It’s not often that a poet attains international celebrity of the sort enjoyed by “Britain’s Got Talent” songstress Susan Boyle. Even less often is it that this a poet who writes and performs in Arabic.

Of course, Hissa Hilal’s “Million’s Poet”-sparked celebrity attaches less to her art and more to the idea of her as an Arab woman standing up against a corrupt (coincidentally Muslim!) male regime. Most stories have quoted little from her poetry; I have read nothing about her ideas about the nabati poetic form.

FoxNews, for instance, has focused not on her art, but on the news organization’s dubious claim that she had sparked “outrage among religious conservatives in the Middle East.” BBC interviews her briefly, but it feels like a handshake-on-the-street interview, one that merely reiterates her belief in the “global village.” The Examiner piece talks about her courage, but then refers to her as “the little woman dressed in black.”

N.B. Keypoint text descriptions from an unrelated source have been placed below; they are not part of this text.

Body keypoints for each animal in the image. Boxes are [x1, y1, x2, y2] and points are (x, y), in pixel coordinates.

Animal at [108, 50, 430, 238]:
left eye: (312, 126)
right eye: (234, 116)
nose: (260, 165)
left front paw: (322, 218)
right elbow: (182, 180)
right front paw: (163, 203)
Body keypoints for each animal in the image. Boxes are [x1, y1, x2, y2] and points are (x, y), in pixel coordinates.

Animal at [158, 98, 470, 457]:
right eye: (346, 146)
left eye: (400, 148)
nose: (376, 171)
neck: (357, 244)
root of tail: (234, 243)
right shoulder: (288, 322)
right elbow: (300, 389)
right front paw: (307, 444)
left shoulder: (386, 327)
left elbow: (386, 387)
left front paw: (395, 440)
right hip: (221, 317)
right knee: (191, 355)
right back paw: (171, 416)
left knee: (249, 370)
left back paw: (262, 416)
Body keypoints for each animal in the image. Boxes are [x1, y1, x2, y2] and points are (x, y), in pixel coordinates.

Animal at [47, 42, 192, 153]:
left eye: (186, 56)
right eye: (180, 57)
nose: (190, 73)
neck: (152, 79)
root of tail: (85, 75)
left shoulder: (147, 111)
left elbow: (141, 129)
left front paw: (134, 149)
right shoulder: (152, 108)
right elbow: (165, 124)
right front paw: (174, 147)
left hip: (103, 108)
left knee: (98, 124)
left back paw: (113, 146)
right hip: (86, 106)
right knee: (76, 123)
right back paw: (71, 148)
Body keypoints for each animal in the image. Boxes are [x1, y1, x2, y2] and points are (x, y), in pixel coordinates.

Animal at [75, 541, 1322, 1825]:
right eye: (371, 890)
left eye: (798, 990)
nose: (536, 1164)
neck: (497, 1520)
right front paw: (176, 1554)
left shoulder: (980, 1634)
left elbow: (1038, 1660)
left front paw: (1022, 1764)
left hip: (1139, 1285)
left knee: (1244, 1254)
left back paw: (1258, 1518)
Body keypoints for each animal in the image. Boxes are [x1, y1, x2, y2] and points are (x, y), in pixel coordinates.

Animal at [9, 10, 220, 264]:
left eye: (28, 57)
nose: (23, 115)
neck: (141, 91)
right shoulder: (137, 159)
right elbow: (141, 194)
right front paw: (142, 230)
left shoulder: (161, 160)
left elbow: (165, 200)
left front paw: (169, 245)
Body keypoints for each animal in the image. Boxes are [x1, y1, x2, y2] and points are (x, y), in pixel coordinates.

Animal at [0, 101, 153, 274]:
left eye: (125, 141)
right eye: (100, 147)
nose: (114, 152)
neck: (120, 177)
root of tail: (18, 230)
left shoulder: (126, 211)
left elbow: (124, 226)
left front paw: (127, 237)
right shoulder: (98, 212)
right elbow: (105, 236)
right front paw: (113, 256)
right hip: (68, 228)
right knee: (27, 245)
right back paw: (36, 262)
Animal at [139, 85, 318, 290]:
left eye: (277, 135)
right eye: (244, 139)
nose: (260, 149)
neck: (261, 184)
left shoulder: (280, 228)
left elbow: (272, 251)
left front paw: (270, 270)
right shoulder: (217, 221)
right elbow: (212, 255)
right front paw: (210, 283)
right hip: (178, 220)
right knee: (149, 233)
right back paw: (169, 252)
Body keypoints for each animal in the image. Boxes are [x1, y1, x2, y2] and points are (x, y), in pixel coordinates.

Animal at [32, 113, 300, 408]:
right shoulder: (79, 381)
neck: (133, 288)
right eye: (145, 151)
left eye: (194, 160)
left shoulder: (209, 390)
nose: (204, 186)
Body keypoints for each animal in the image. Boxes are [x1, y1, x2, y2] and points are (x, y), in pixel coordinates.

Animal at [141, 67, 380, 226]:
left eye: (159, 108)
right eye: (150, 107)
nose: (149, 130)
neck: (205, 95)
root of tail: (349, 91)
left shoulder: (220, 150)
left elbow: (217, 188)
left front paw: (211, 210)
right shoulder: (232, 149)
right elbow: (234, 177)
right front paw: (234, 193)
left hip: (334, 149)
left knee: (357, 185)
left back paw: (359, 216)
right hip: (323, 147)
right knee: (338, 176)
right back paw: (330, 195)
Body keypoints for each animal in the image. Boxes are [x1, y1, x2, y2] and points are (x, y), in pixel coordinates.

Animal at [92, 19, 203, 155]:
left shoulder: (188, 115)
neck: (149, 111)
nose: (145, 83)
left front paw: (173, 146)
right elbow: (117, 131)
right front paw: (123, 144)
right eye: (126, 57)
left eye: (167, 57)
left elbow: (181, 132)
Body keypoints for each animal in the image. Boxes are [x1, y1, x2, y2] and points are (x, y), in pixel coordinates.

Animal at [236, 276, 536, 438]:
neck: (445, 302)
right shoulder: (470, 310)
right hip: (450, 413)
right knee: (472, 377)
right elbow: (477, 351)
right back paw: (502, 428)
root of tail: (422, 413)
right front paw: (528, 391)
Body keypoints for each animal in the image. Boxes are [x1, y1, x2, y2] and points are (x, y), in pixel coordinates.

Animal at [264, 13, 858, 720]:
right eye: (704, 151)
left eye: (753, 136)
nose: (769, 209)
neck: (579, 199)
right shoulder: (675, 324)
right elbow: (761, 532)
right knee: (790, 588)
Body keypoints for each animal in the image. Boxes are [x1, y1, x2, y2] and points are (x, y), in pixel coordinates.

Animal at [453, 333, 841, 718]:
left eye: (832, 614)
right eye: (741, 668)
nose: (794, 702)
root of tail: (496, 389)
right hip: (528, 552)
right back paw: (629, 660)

The two most interesting pieces about Hilal are, not surprisingly, in The National, which takes time to get to know the Saudi poet. One article in The National talks about another anti-regime poet, Anna Akhmatova, and the other discusses Hilal’s past, and how she came to poetry.

Only the Angry Arab News Service touched on whether or not Hilal’s poetry was any good (he decided it was not). Elsewhere, the poem that sent Hilal into the Million’s Poet finals has been repeated without analysis of its literary worth.

Much of the reportage in the U.S. press, and beyond, insists on making clear note of Hilal’s dress. She is not just a Saudi poet (or poetess), but a “burka-clad” poet who’s “beneath a black niqab.” If you expected NPR to be any better, they’re not.

And my favorite headline is one from The Sun that defies understanding: “Mum braves TV burka backlash.”

The next episode of Million’s Poet—the final round–-is set to air April 7.